Robust Beamforming Design for Secure Near-Field ISAC Systems

• Published in: IEEE wireless communications letters Vol. 14; no. 10; pp. 3089 - 3093
• Main Authors: Chen, Ziqiang, Wang, Feng, Han, Guojun, Wang, Xin, Lau, Vincent K. N.
• Format: Journal Article
• Language: English
• Published: Piscataway IEEE 01.10.2025; The Institute of Electrical and Electronics Engineers, Inc. (IEEE)

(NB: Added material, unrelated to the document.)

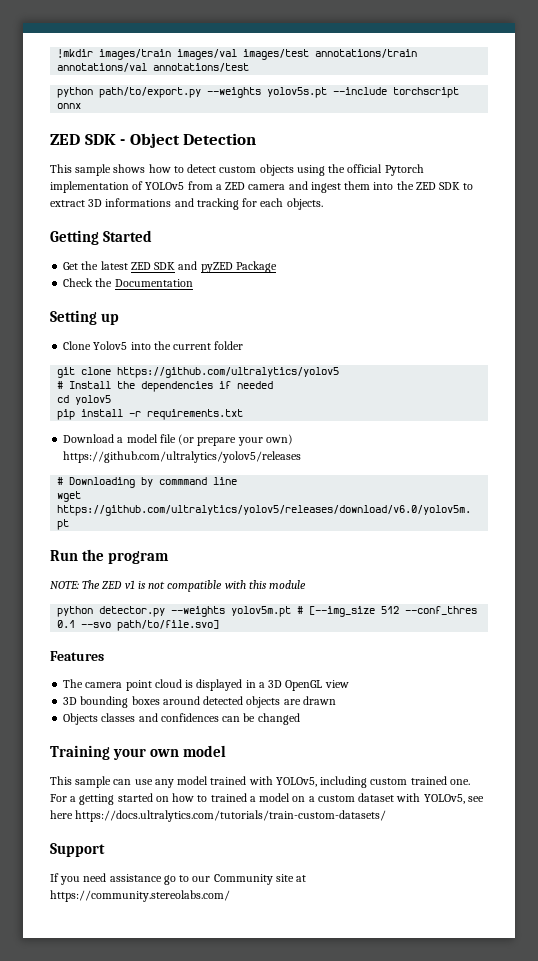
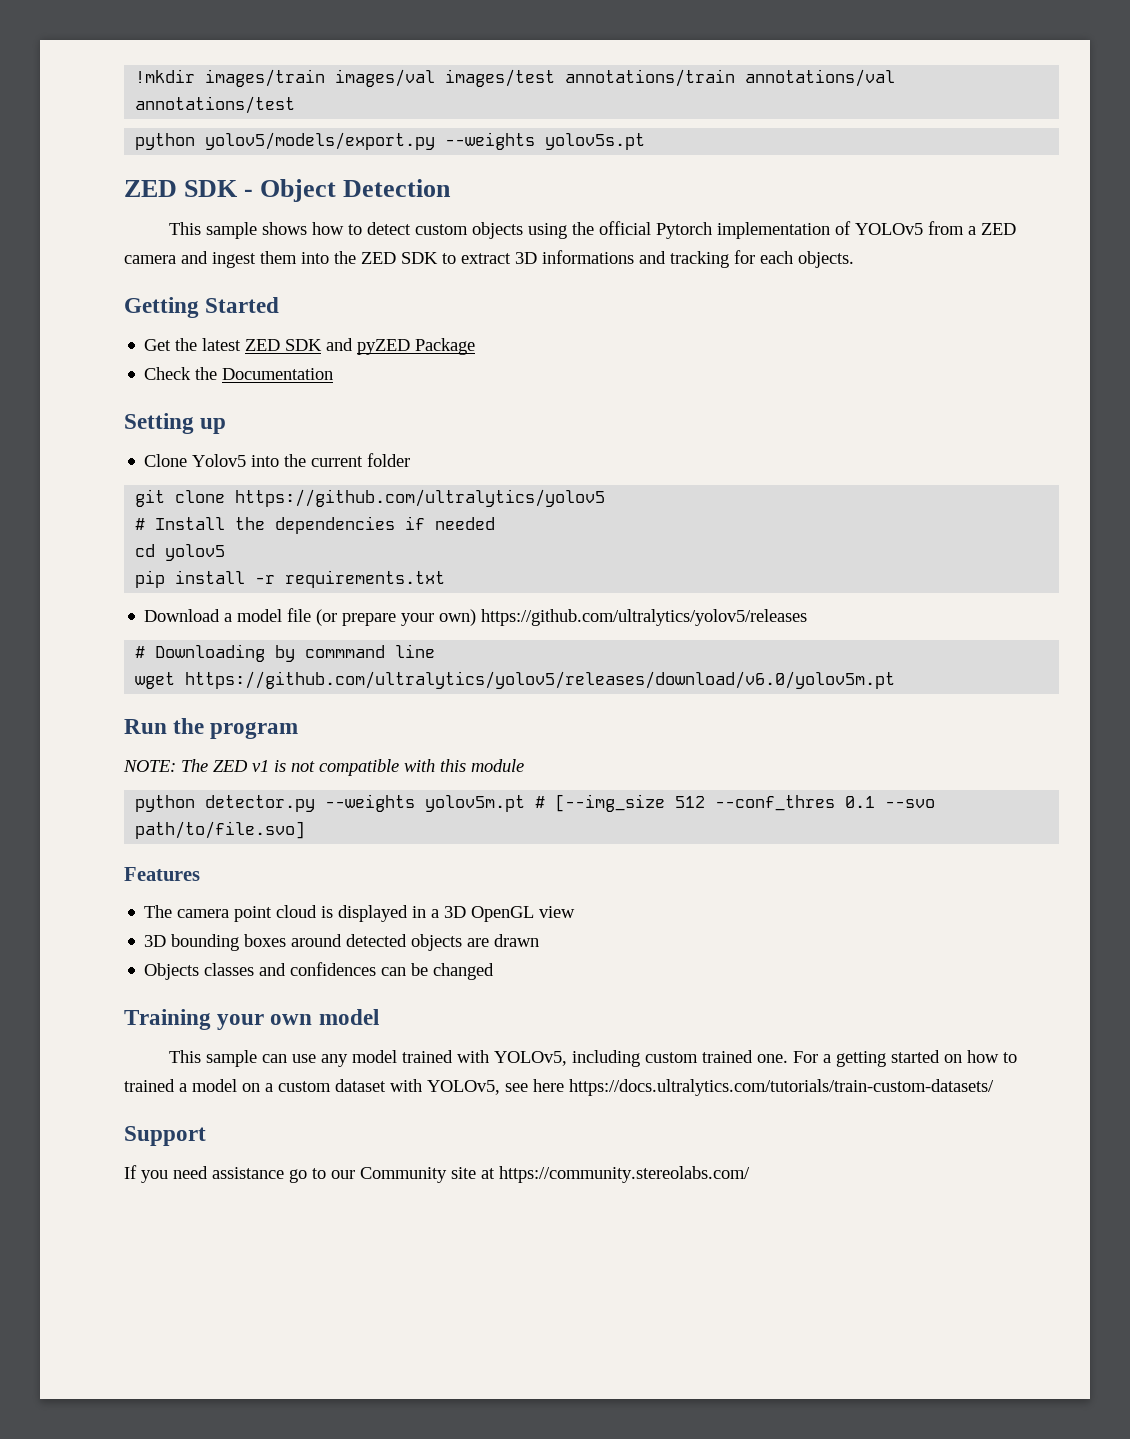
[99,87,202,98] path/to/export.py -> [205,132,436,150] yolov5/models/export.py
[333,87,460,98] [57,103,82,109] --include torchscript onnx -> (646, 141) none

• Subjects: Array signal processing; Beamforming; Constraints; Copper; Eavesdropping; Information leakage; Integrated sensing and communication; Interference; Linear antenna arrays; Linear matrix inequalities; Near fields; Near-field integrated sensing and communication; robust design; Robustness (mathematics); S-Procedure; secure communication; Signal to noise ratio; Training; Uncertainty; Vectors
• ISSN: 2162-2337; 2162-2345
• DOI: 10.1109/LWC.2025.3586249

This letter investigates the robust beamforming design for a near-field secure integrated sensing and communication (ISAC) system with multiple communication users (CUs) and targets, as well as multiple eavesdroppers. Taking into account the channel uncertainty constraints, we maximize the minimum sensing beampattern gain for targets, subject to the minimum signal-to-interference-plus-noise ratio (SINR) constraint for each CU and the maximum SINR constraint for each eavesdropper, as well as the ISAC transmit power constraint. The formulated design problem is non-convex. As a low-complexity suboptimal solution, we first apply the S-Procedure to convert semi-infinite channel uncertainty constraints into linear matrix inequalities (LMIs) and then use the state-of-the-art sequential rank-one constraint relaxation (SROCR) method to address the rank-one constraints. The numerical results show that the proposed ISAC beamforming design scheme outperforms the existing semidefinite relaxation (SDR) and other baseline schemes, and it significantly enhances security and robustness for near-field ISAC systems.